[Selected passage — start]

Two works of art date from this period: an altarpiece of 1470 in late Gothic style, discovered during the restoration of 1930, depicting the Madonna with four women and a crucifix, said Fiegersche, dating to 1492. During the 1670 earthquake that struck the valley, the bell tower was damaged. It was rebuilt in 1677, replacing the pyramid roof with a dome. In 1871, the church roof was covered with copper plates. In 1776 the church was appointed as a curacy and in 1779 it was renovated internally in the Rococo style with frescoes by Josef Anton Zoller.

===== Miraculous Windowpane of Absam =====

On 24 June 1797 the image of the Virgin Mary, which appeared on the glass window of the peasant Rosina Buecher’s house on January 17, 1797, was transferred to the church; the church was then called Maria Absam Sanctuary.

On June 24, 2000, the day of St. John the Baptist and the village's second patron saint, the church was proclaimed a Basilica, although there had been no petition for such a change by the community. It thus became the first sanctuary without a monastery in Tyrol to get this designation.

[Selected passage — finish]
[Records supplied — start]

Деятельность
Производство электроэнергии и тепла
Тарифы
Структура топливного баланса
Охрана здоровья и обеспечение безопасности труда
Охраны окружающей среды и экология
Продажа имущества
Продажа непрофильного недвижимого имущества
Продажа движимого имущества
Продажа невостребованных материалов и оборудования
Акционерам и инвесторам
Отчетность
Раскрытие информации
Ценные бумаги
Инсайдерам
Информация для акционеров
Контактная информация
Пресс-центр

[Records supplied — finish]
[Records supplied — start]

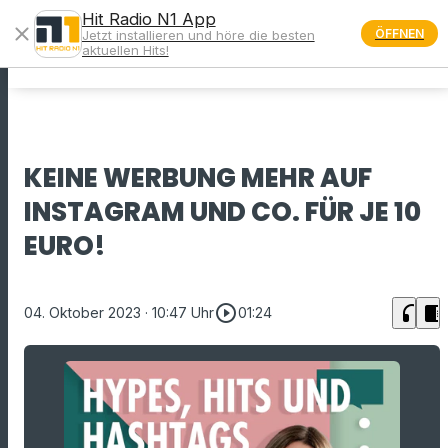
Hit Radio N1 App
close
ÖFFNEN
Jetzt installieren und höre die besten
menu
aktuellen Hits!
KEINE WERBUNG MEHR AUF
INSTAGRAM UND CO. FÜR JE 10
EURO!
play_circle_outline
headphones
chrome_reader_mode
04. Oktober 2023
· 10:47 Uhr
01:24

[Records supplied — finish]

Please write out the part of the text on the Absam church starting with "On 24 June 1797" and going on through "Maria Absam Sanctuary.", substituting "windowpane" for "glass window".

→ **Reply to the task**:
On 24 June 1797 the image of the Virgin Mary, which appeared on the windowpane of the peasant Rosina Buecher’s house on January 17, 1797, was transferred to the church; the church was then called Maria Absam Sanctuary.